-------- STORED ROWS
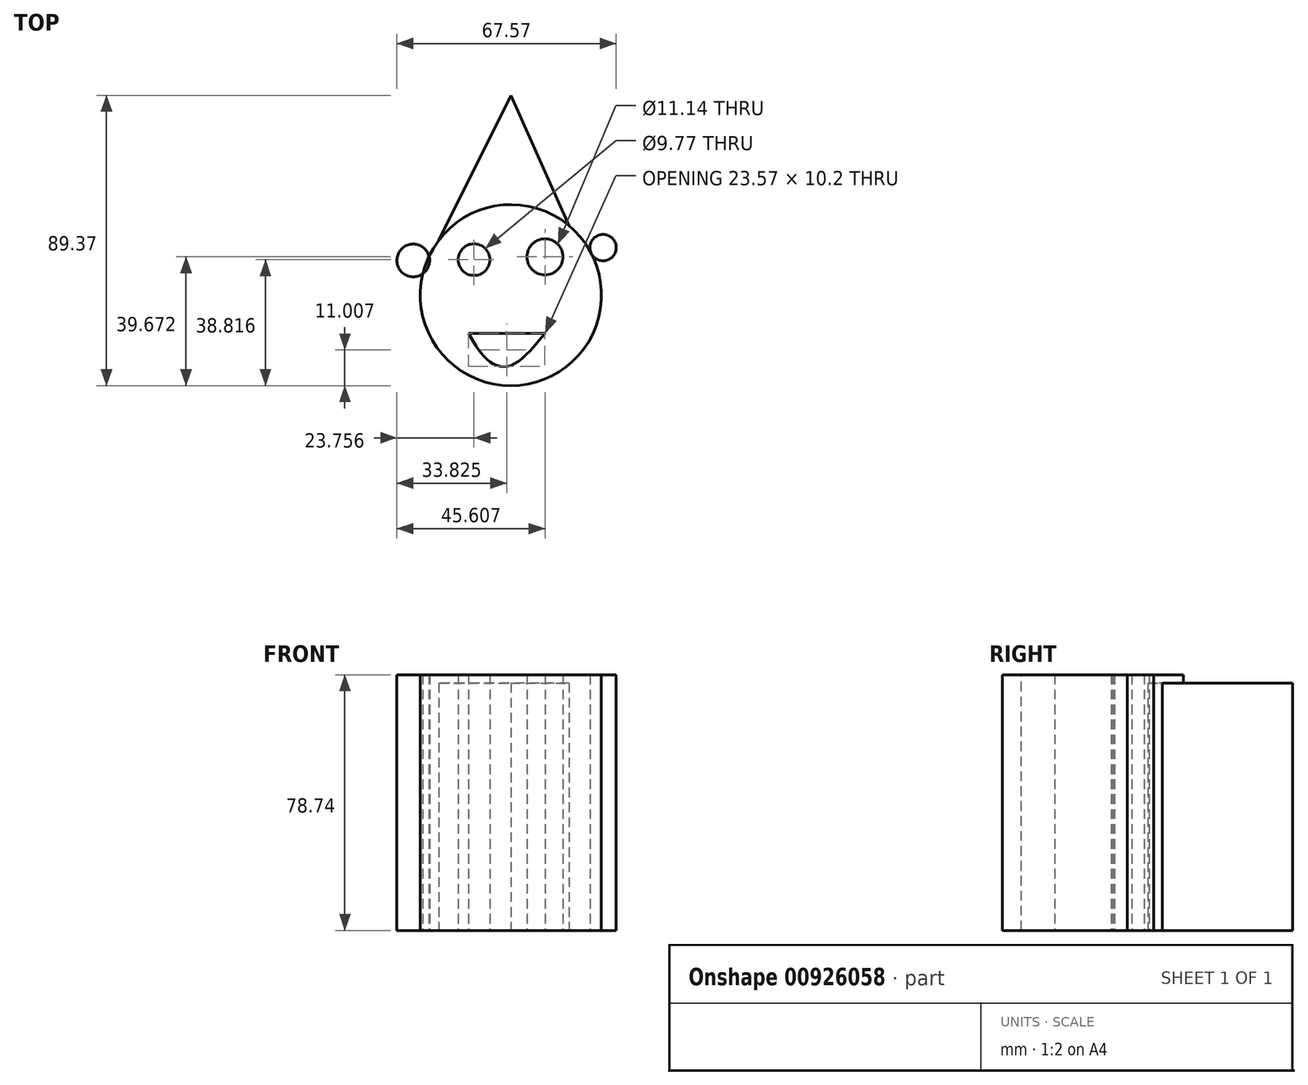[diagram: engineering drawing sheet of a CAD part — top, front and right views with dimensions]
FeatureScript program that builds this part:
annotation { "Feature Type Name" : "Feature", "Feature Type Description" : "" }
export const myFeature = defineFeature(function(context is Context, id is Id, definition is map)
    precondition{}
    {
        {
            var Q0;
            Q0=qCreatedBy(makeId("Top.planeOp"),FACE);
            var sketch = newSketch(context, id + "F0", { "sketchPlane" : qUnion([Q0])});
            skCircle(sketch, "E0", {"center": v(0, 0) * mm, "radius": 27.9 * mm});
            skLineSegment(sketch, "E1", {"start": v(-22.18, 16.91) * mm, "end": v(0, 61.48) * mm});
            skLineSegment(sketch, "E2", {"start": v(0, 61.48) * mm, "end": v(17.97, 21.33) * mm});
            skCircle(sketch, "E3", {"center": v(-11.35, 10.93) * mm, "radius": 4.89 * mm});
            skCircle(sketch, "E4", {"center": v(10.5, 11.78) * mm, "radius": 5.57 * mm});
            skLineSegment(sketch, "E5", {"start": v(-13.07, -11.78) * mm, "end": v(10.5, -11.78) * mm});
            skFitSpline(sketch, "E6", {"points": [v(-13.07, -11.78) * mm, v(-6.64, -20.35) * mm, v(0, -21.64) * mm, v(10.5, -11.78) * mm], "startDerivative": vector(17.44, -29.53) * mm, "endDerivative": vector(27, 32.98) * mm});
            skCircle(sketch, "E7", {"center": v(-30.07, 10.7) * mm, "radius": 5.04 * mm});
            skCircle(sketch, "E8", {"center": v(28.4, 14.63) * mm, "radius": 4.06 * mm});
            skSolve(sketch);
        }
        {
            var Q0;
            Q0=makeQuery(id+"F0.imprint","IMPRINT",FACE,{"disambiguationData":[TD([[makeQuery(id+"F0.imprint","IMPRINT",EDGE,{"derivedFrom":sQuery(id+"F0.wireOp",EDGE,"E3")}),-1.0]])]});
            var Q1;
            Q1=makeQuery(id+"F0.imprint","IMPRINT",FACE,{"disambiguationData":[TD([[makeQuery(id+"F0.imprint","IMPRINT",EDGE,{"derivedFrom":sQuery(id+"F0.wireOp",EDGE,"E8")}),1.0]])]});
            var Q2;
            {var subQ0=sQuery(id+"F0.wireOp",EDGE,"E7");var subQ1=sQuery(id+"F0.wireOp",EDGE,"E0");var subQ2=makeQuery(id+"F0.imprint","INTERSECT",VERTEX,{"disambiguationData":[OD(0.0)],"derivedFrom":[subQ1,subQ0]});Q2=makeQuery(id+"F0.imprint","IMPRINT",FACE,{"disambiguationData":[TD([[makeQuery(id+"F0.imprint","IMPRINT",EDGE,{"disambiguationData":[TD([[subQ2,-1.0]])],"derivedFrom":subQ1}),-1.0]])]});}
            extrude(context, id + "F1", {"entities" : qUnion([Q0, Q1, Q2]), "depth" : 2.54 * mm, "offsetDistance" : 25.4 * mm});
        }
        {
            var Q0;
            Q0=makeQuery(id+"F1.opExtrude","CAP_FACE",FACE,{"disambiguationData":[OSD([sQuery(id+"F0.wireOp",EDGE,"E0"),sQuery(id+"F0.wireOp",EDGE,"E7")])],"isStart":false});
            var Q1;
            Q1=makeQuery(id+"F1.opExtrude","CAP_FACE",FACE,{"disambiguationData":[OSD([sQuery(id+"F0.wireOp",EDGE,"E0"),sQuery(id+"F0.wireOp",EDGE,"E3"),sQuery(id+"F0.wireOp",EDGE,"E4"),sQuery(id+"F0.wireOp",EDGE,"E5"),sQuery(id+"F0.wireOp",EDGE,"E6"),sQuery(id+"F0.wireOp",EDGE,"E7")])],"isStart":false});
            var Q2;
            {var subQ0=sQuery(id+"F0.wireOp",EDGE,"E1");Q2=makeQuery(id+"F0.imprint","IMPRINT",FACE,{"disambiguationData":[TD([[makeQuery(id+"F0.imprint","IMPRINT",EDGE,{"derivedFrom":subQ0}),-1.0]])]});}
            var Q3;
            Q3=makeQuery(id+"F1.opExtrude","CAP_FACE",FACE,{"disambiguationData":[OSD([sQuery(id+"F0.wireOp",EDGE,"E8")])],"isStart":false});
            extrude(context, id + "F2", {"entities" : qUnion([Q0, Q1, Q2, Q3]), "operationType" : NewBodyOperationType.ADD, "depth" : 76.2 * mm, "offsetDistance" : 25.4 * mm});
        }
    });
----------------
TASK TO COMPLETE —
Convert every row above into a JSON list of strings, with one string for each line and blank lines omitted. Leave the pictures out.

FINISHED ANSWER —
[
  "[diagram: engineering drawing sheet of a CAD part — top, front and right views with dimensions]",
  "FeatureScript program that builds this part:",
  "annotation { \"Feature Type Name\" : \"Feature\", \"Feature Type Description\" : \"\" }",
  "export const myFeature = defineFeature(function(context is Context, id is Id, definition is map)",
  "    precondition{}",
  "    {",
  "        {",
  "            var Q0;",
  "            Q0=qCreatedBy(makeId(\"Top.planeOp\"),FACE);",
  "            var sketch = newSketch(context, id + \"F0\", { \"sketchPlane\" : qUnion([Q0])});",
  "            skCircle(sketch, \"E0\", {\"center\": v(0, 0) * mm, \"radius\": 27.9 * mm});",
  "            skLineSegment(sketch, \"E1\", {\"start\": v(-22.18, 16.91) * mm, \"end\": v(0, 61.48) * mm});",
  "            skLineSegment(sketch, \"E2\", {\"start\": v(0, 61.48) * mm, \"end\": v(17.97, 21.33) * mm});",
  "            skCircle(sketch, \"E3\", {\"center\": v(-11.35, 10.93) * mm, \"radius\": 4.89 * mm});",
  "            skCircle(sketch, \"E4\", {\"center\": v(10.5, 11.78) * mm, \"radius\": 5.57 * mm});",
  "            skLineSegment(sketch, \"E5\", {\"start\": v(-13.07, -11.78) * mm, \"end\": v(10.5, -11.78) * mm});",
  "            skFitSpline(sketch, \"E6\", {\"points\": [v(-13.07, -11.78) * mm, v(-6.64, -20.35) * mm, v(0, -21.64) * mm, v(10.5, -11.78) * mm], \"startDerivative\": vector(17.44, -29.53) * mm, \"endDerivative\": vector(27, 32.98) * mm});",
  "            skCircle(sketch, \"E7\", {\"center\": v(-30.07, 10.7) * mm, \"radius\": 5.04 * mm});",
  "            skCircle(sketch, \"E8\", {\"center\": v(28.4, 14.63) * mm, \"radius\": 4.06 * mm});",
  "            skSolve(sketch);",
  "        }",
  "        {",
  "            var Q0;",
  "            Q0=makeQuery(id+\"F0.imprint\",\"IMPRINT\",FACE,{\"disambiguationData\":[TD([[makeQuery(id+\"F0.imprint\",\"IMPRINT\",EDGE,{\"derivedFrom\":sQuery(id+\"F0.wireOp\",EDGE,\"E3\")}),-1.0]])]});",
  "            var Q1;",
  "            Q1=makeQuery(id+\"F0.imprint\",\"IMPRINT\",FACE,{\"disambiguationData\":[TD([[makeQuery(id+\"F0.imprint\",\"IMPRINT\",EDGE,{\"derivedFrom\":sQuery(id+\"F0.wireOp\",EDGE,\"E8\")}),1.0]])]});",
  "            var Q2;",
  "            {var subQ0=sQuery(id+\"F0.wireOp\",EDGE,\"E7\");var subQ1=sQuery(id+\"F0.wireOp\",EDGE,\"E0\");var subQ2=makeQuery(id+\"F0.imprint\",\"INTERSECT\",VERTEX,{\"disambiguationData\":[OD(0.0)],\"derivedFrom\":[subQ1,subQ0]});Q2=makeQuery(id+\"F0.imprint\",\"IMPRINT\",FACE,{\"disambiguationData\":[TD([[makeQuery(id+\"F0.imprint\",\"IMPRINT\",EDGE,{\"disambiguationData\":[TD([[subQ2,-1.0]])],\"derivedFrom\":subQ1}),-1.0]])]});}",
  "            extrude(context, id + \"F1\", {\"entities\" : qUnion([Q0, Q1, Q2]), \"depth\" : 2.54 * mm, \"offsetDistance\" : 25.4 * mm});",
  "        }",
  "        {",
  "            var Q0;",
  "            Q0=makeQuery(id+\"F1.opExtrude\",\"CAP_FACE\",FACE,{\"disambiguationData\":[OSD([sQuery(id+\"F0.wireOp\",EDGE,\"E0\"),sQuery(id+\"F0.wireOp\",EDGE,\"E7\")])],\"isStart\":false});",
  "            var Q1;",
  "            Q1=makeQuery(id+\"F1.opExtrude\",\"CAP_FACE\",FACE,{\"disambiguationData\":[OSD([sQuery(id+\"F0.wireOp\",EDGE,\"E0\"),sQuery(id+\"F0.wireOp\",EDGE,\"E3\"),sQuery(id+\"F0.wireOp\",EDGE,\"E4\"),sQuery(id+\"F0.wireOp\",EDGE,\"E5\"),sQuery(id+\"F0.wireOp\",EDGE,\"E6\"),sQuery(id+\"F0.wireOp\",EDGE,\"E7\")])],\"isStart\":false});",
  "            var Q2;",
  "            {var subQ0=sQuery(id+\"F0.wireOp\",EDGE,\"E1\");Q2=makeQuery(id+\"F0.imprint\",\"IMPRINT\",FACE,{\"disambiguationData\":[TD([[makeQuery(id+\"F0.imprint\",\"IMPRINT\",EDGE,{\"derivedFrom\":subQ0}),-1.0]])]});}",
  "            var Q3;",
  "            Q3=makeQuery(id+\"F1.opExtrude\",\"CAP_FACE\",FACE,{\"disambiguationData\":[OSD([sQuery(id+\"F0.wireOp\",EDGE,\"E8\")])],\"isStart\":false});",
  "            extrude(context, id + \"F2\", {\"entities\" : qUnion([Q0, Q1, Q2, Q3]), \"operationType\" : NewBodyOperationType.ADD, \"depth\" : 76.2 * mm, \"offsetDistance\" : 25.4 * mm});",
  "        }",
  "    });"
]